In the course of analysis, the judge also addressed the plaintiff’s reliance on s 70(1) of the Women’s Charter. The court held that the provision was not relevant. Section 70(1) allows a person who has accepted a child into their family to seek a court order compelling the child’s father or mother to pay for the child’s upkeep. On the facts, the person who might be liable under s 70(1) would be the donor. The judge doubted that the donor would realistically be ordered to pay Baby P’s upkeep given the circumstances. Accordingly, the statutory provision did not provide a principled basis to impose liability on the defendants in this IVF mistake case.

Although the extract provided is truncated, the reasoning visible in the judgment shows the court’s method: it first identifies the doctrinal and factual differences between the leading comparative authorities, then evaluates whether the rationales underlying those authorities (public policy, distributive justice, and the economic-loss framing) translate to the Singapore context. The judge’s emphasis on the “wanted child” distinction suggests that the court was not prepared to treat all wrongful birth/upkeep claims as identical. Instead, it approached the question as one requiring careful calibration of foreseeability, the nature of the loss, and the policy boundaries of tort and contract remedies.

What Was the Outcome?

The Assistant Registrar had struck out the Upkeep Claim on the basis that it was contrary to public policy. On appeal, ACB challenged only that aspect of the decision. The High Court’s task was therefore to determine whether the Upkeep Claim should remain struck out or be allowed to proceed.

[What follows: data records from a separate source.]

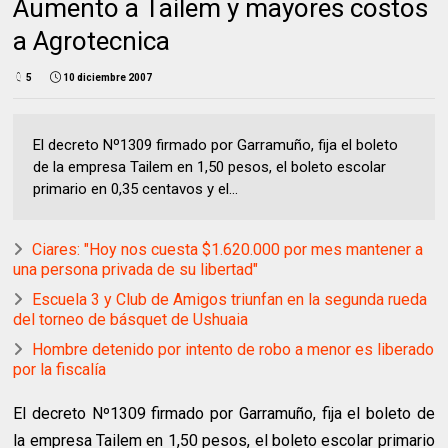
Aumento a Tailem y mayores costos
a Agrotecnica
5
10 diciembre 2007
El decreto Nº1309 firmado por Garramuño, fija el boleto
de la empresa Tailem en 1,50 pesos, el boleto escolar
primario en 0,35 centavos y el...
Ciares: "Hoy nos cuesta $1.620.000 por mes mantener a
una persona privada de su libertad"
Escuela 3 y Club de Amigos triunfan en la segunda rueda
del torneo de básquet de Ushuaia
Hombre detenido por intento de robo a menor es liberado
por la fiscalía
El decreto Nº1309 firmado por Garramuño, fija el boleto de
la empresa Tailem en 1,50 pesos, el boleto escolar primario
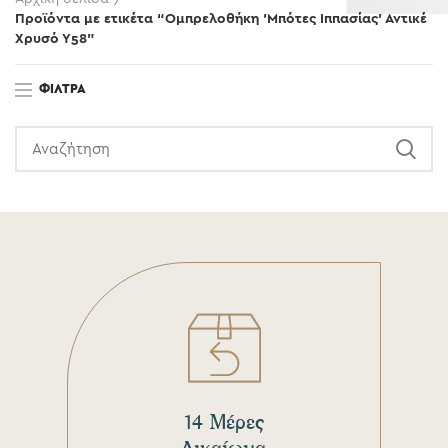
Προϊόντα με ετικέτα “Ομπρελοθήκη 'Μπότες Ιππασίας' Αντικέ
Χρυσό Υ58”
ΦΊΛΤΡΑ
14 Μέρες
Δικαίωμα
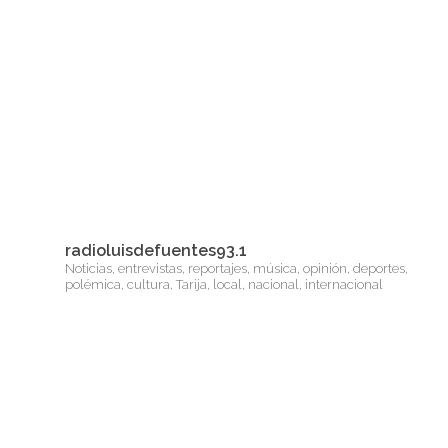
radioluisdefuentes93.1
Noticias, entrevistas, reportajes, música, opinión, deportes,
polémica, cultura, Tarija, local, nacional, internacional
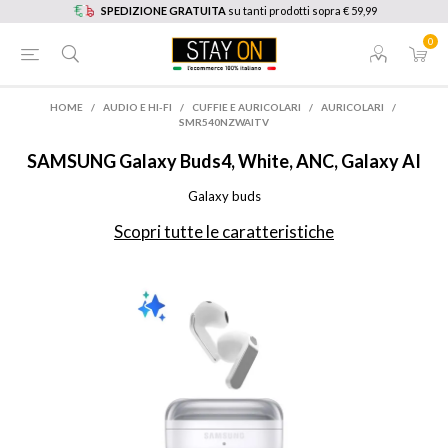
SPEDIZIONE GRATUITA
su tanti prodotti sopra € 59,99
0
HOME
/
AUDIO E HI-FI
/
CUFFIE E AURICOLARI
/
AURICOLARI
/
SMR540NZWAITV
SAMSUNG
Galaxy Buds4, White, ANC, Galaxy AI
Galaxy buds
Scopri tutte le caratteristiche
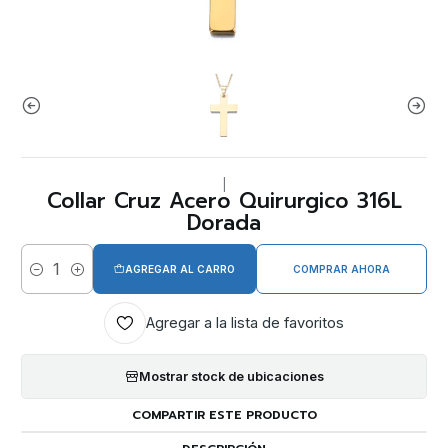
|
Collar Cruz Acero Quirurgico 316L
Dorada
AGREGAR AL CARRO
COMPRAR AHORA
Cantidad
Agregar a la lista de favoritos
Mostrar stock de ubicaciones
COMPARTIR ESTE PRODUCTO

Based on the reasoning reflected in the judgment extract, the court’s analysis focused on narrowing the relevance of McFarlane by distinguishing the case from “unwanted birth” scenarios. The practical effect of the decision (as reflected by the court’s approach) is that the recoverability of upbringing costs in Singapore depends on the precise factual context—particularly whether the parents wanted the child and whether the legal system can characterise the loss in a way that is consistent with tort and contract remedial principles.

Why Does This Case Matter?

ACB v Thomson Medical Pte Ltd is significant for practitioners because it addresses a sensitive and recurring area of medical negligence and assisted reproduction litigation: whether parents can recover the costs of bringing up a child conceived through a medical mistake. The case demonstrates that Singapore courts will engage with comparative wrongful birth jurisprudence but will not apply it mechanically. The “unwanted birth” distinction is not merely rhetorical; it can determine whether the policy and economic-loss rationales underlying foreign decisions are applicable.

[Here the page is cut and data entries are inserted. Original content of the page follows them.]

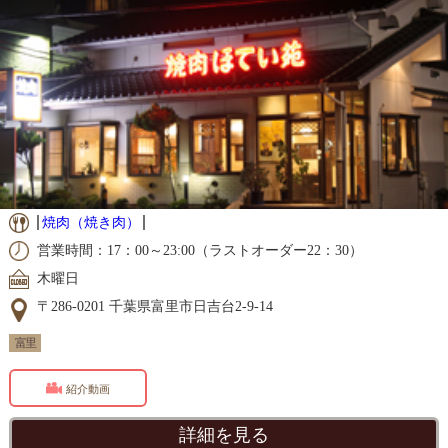
焼肉（焼き肉）
営業時間：17：00～23:00（ラストオーダー22：30）
木曜日
〒286-0201 千葉県富里市日吉台2-9-14
富里
紹介動画
詳細を見る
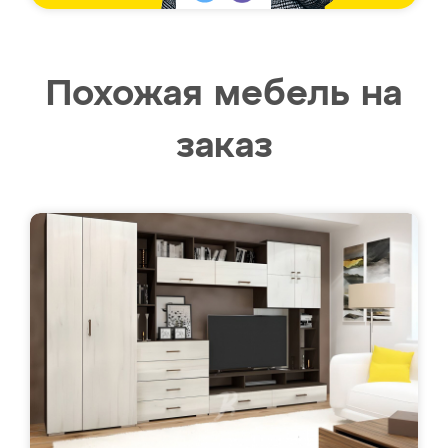
Похожая мебель на
заказ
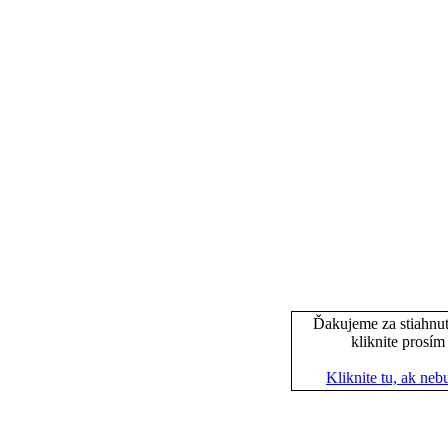
Ďakujeme za stiahnut
kliknite prosím
Kliknite tu, ak ne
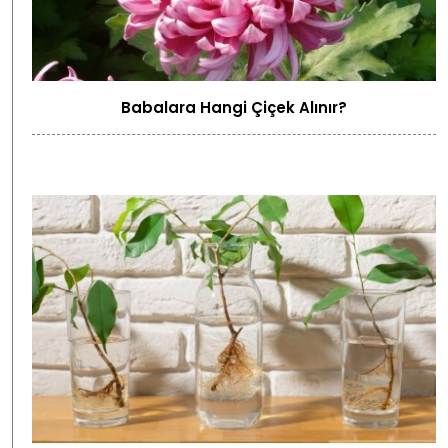
Babalara Hangi Çiçek Alınır?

For tort claims, the case highlights the importance of how the loss is framed. The court’s discussion of McFarlane shows that the refusal to allow upkeep claims has often been linked to the concept of “purely economic loss” and to the difficulty of measuring intangible benefits against expenses. For contract claims, the case indicates that remoteness of damage remains a potential limitation, but that the analysis must be grounded in the factual foreseeability of the consequences of the breach.

For contract and negligence litigators, the judgment also illustrates the role of public policy in Singapore’s remedial landscape. While public policy can be a decisive barrier, the court’s approach suggests that policy must be identified and applied to the specific circumstances rather than invoked as a blanket rule. Finally, the court’s treatment of s 70(1) of the Women’s Charter underscores that statutory provisions about family support do not automatically translate into tort or contract liability for medical defendants.

Legislation Referenced

Cases Cited

Source Documents

This article analyses [2014] SGHC 36 for legal research and educational purposes. It does not constitute legal advice. Readers should consult the full judgment for the Court's complete reasoning.